= TRY IT =
The entries must be set down again word for word; no pictures belong in the copy.

= DATASET RECORDS =
-------------------------

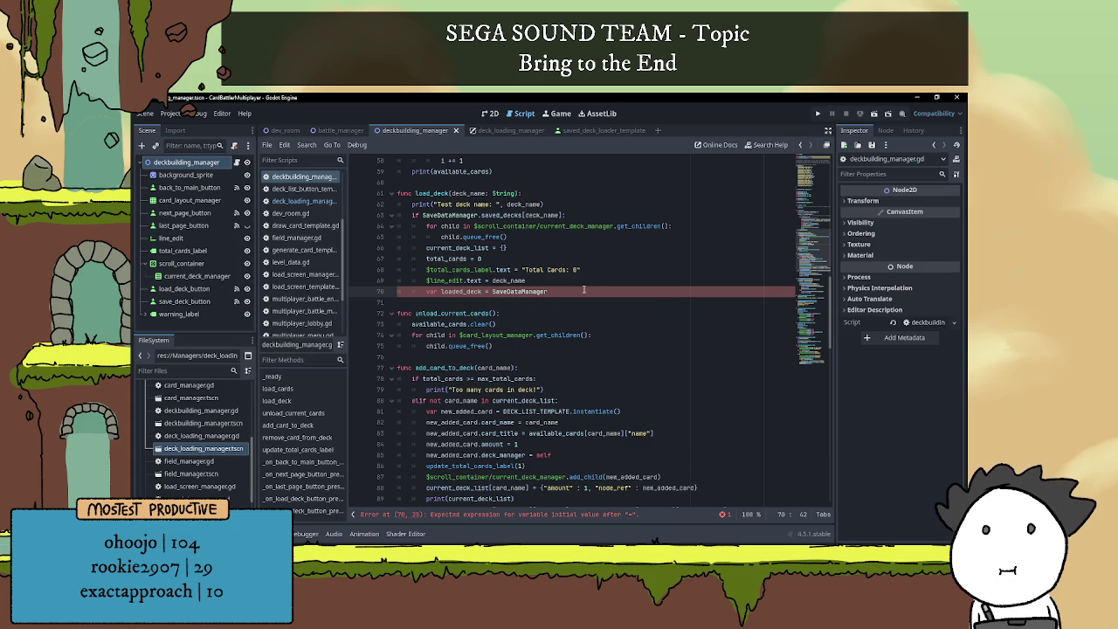
pyautogui.write('.sav')
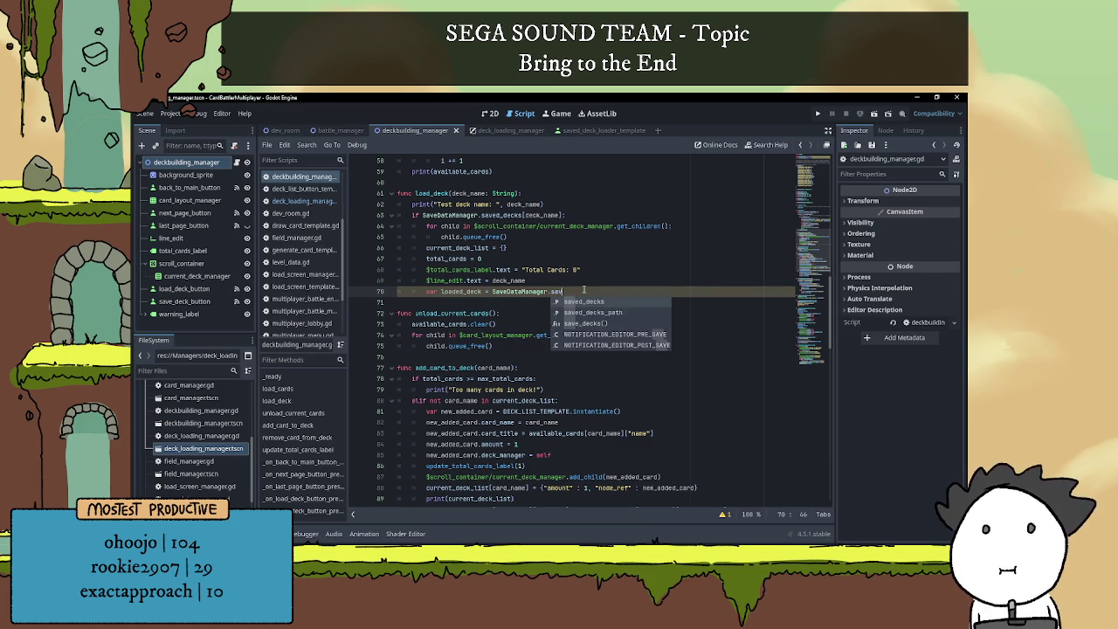
pyautogui.write('ed_decks[')
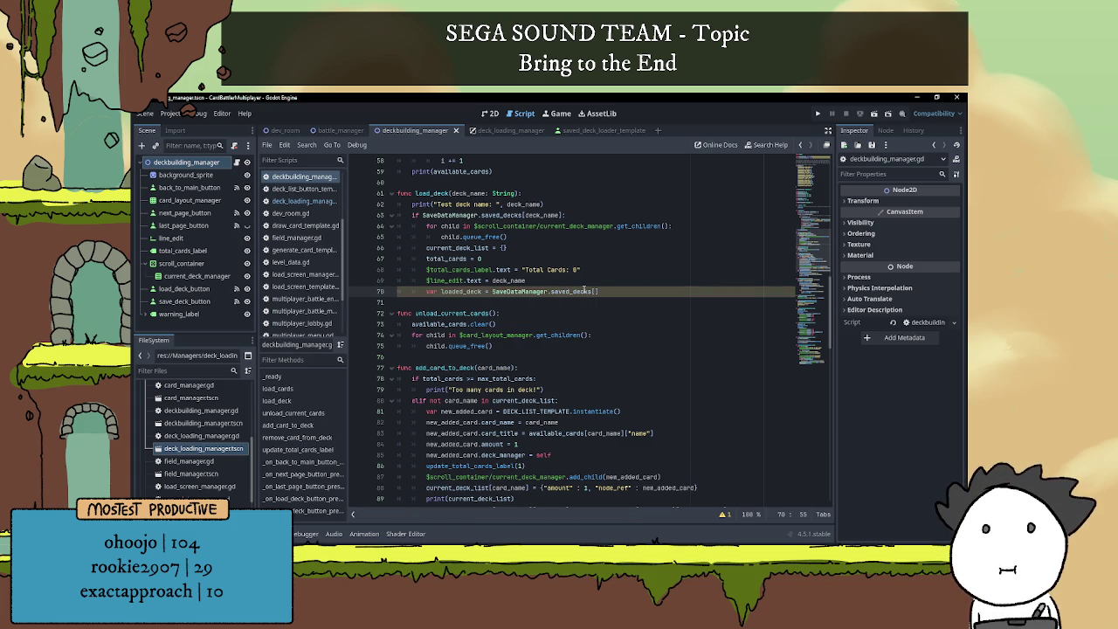
pyautogui.write('deck_name')
# - Start a 'for card in loaded_deck:' loop with an empty indented body line
pyautogui.press('End')
pyautogui.press('Return')
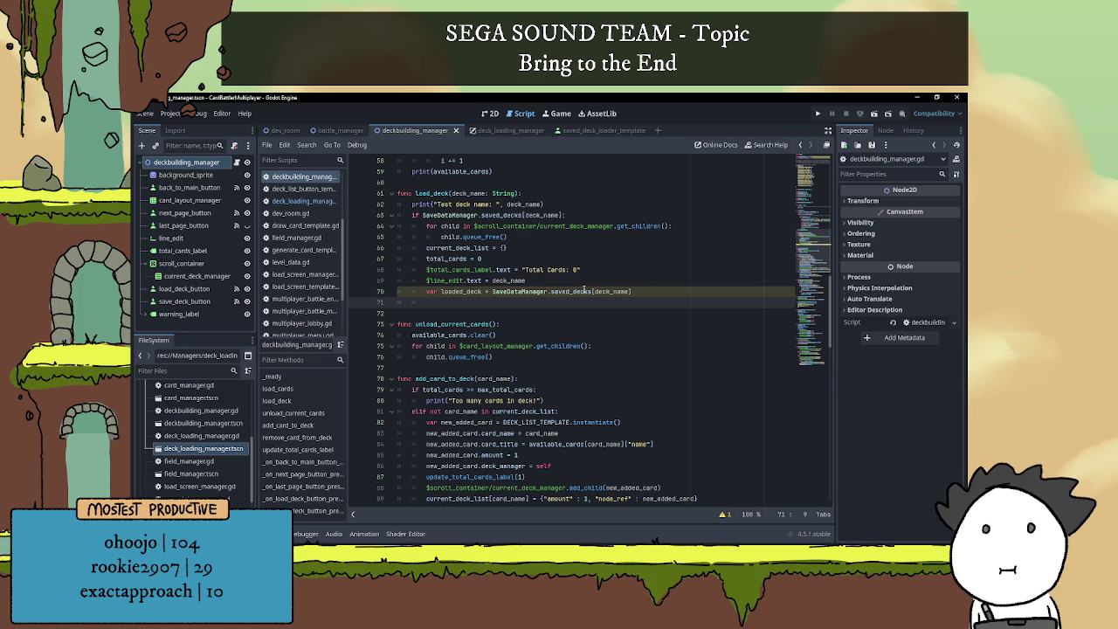
pyautogui.write('for card in ')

-------------------------

= ANSWER BOX =
pyautogui.write('.sav')
pyautogui.write('ed_decks[')
pyautogui.write('deck_name')
# - Start a 'for card in loaded_deck:' loop with an empty indented body line
pyautogui.press('End')
pyautogui.press('Return')
pyautogui.write('for card in ')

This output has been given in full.